Exercise aim: Exactly the lines below starting at the line with "index pip: (114, 57)" and ending at the line with "thumb ip: (86, 66)" are wanted, with both ends included. Leave out the pictures and add no other lines.

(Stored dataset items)
▽

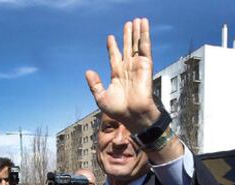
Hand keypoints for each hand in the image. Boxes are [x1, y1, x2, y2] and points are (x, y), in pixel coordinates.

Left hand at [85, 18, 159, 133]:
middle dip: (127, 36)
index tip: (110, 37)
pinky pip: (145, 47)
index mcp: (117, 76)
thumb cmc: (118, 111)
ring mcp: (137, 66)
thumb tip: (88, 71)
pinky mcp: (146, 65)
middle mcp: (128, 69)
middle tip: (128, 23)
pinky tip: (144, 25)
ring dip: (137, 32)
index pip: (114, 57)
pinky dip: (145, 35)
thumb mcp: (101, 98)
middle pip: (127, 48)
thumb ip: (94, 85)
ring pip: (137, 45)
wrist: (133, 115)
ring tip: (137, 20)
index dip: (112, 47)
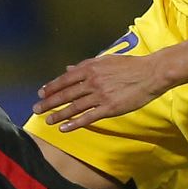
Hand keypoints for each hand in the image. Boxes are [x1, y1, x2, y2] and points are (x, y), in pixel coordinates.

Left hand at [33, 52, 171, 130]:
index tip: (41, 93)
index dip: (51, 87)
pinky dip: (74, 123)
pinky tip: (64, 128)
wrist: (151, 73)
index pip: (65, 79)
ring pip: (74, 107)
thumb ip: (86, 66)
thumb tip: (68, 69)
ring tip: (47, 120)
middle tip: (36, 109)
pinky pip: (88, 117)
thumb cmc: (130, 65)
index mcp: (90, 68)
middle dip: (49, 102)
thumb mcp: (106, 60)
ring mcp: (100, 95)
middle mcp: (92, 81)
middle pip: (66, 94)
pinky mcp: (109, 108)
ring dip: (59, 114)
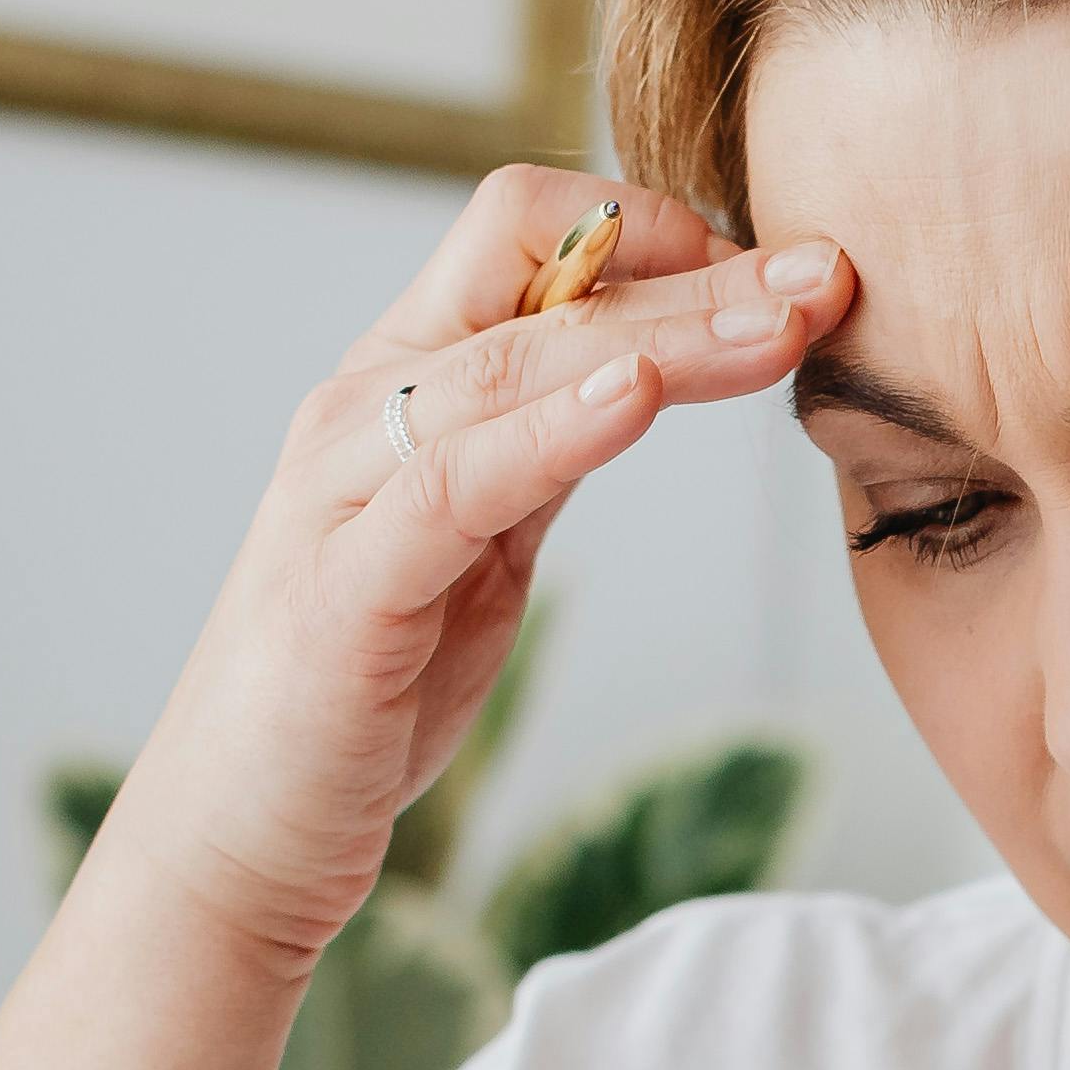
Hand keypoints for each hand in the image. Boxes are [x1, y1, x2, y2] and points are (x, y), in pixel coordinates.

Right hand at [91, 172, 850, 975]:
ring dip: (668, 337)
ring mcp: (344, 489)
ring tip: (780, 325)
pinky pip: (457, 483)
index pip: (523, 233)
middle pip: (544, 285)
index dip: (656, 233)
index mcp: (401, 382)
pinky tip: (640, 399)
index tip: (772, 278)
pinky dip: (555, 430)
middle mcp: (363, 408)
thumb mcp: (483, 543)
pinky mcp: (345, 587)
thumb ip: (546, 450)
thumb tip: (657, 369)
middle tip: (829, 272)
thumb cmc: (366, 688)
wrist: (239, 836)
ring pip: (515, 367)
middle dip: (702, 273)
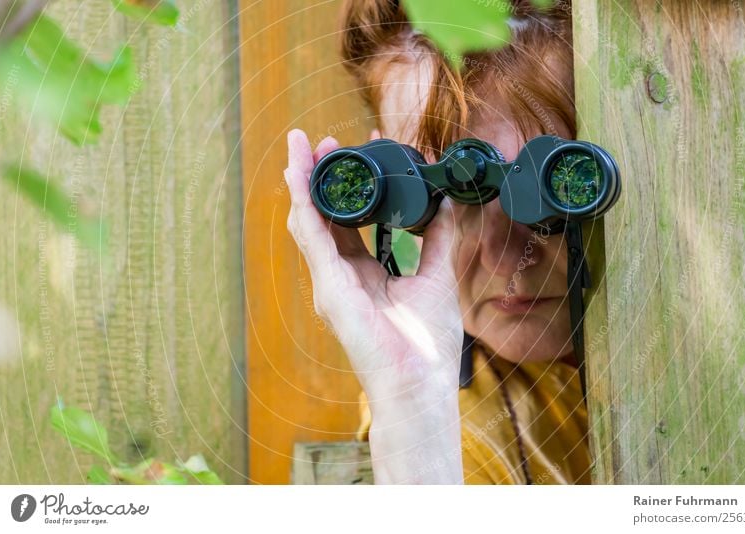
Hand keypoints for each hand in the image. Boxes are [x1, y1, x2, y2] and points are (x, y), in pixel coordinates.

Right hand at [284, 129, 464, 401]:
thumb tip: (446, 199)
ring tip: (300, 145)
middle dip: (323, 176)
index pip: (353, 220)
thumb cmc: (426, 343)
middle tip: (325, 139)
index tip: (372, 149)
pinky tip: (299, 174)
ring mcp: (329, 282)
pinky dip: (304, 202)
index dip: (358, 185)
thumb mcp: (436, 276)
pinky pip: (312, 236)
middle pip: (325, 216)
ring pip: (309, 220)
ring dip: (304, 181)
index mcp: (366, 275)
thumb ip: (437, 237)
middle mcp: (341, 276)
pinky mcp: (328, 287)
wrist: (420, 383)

△

Expected output:
index pip: (114, 57)
pinky dip: (145, 35)
thumb mcp: (101, 98)
middle pip: (127, 48)
thumb ip: (94, 85)
ring pip: (137, 45)
wrist: (133, 115)
ring tip: (137, 20)
index dip: (112, 47)
Hand keypoints for each hand in the image. Boxes are [x1, y1, x2, y2] and points are (x, y), in pixel coordinates.

Left hand at [33, 52, 171, 130]:
index tip: (41, 93)
index dip: (51, 87)
pinky dip: (74, 123)
pinky tip: (64, 128)
wrist: (151, 73)
index pip: (65, 79)
ring pip: (74, 107)
thumb ip: (86, 66)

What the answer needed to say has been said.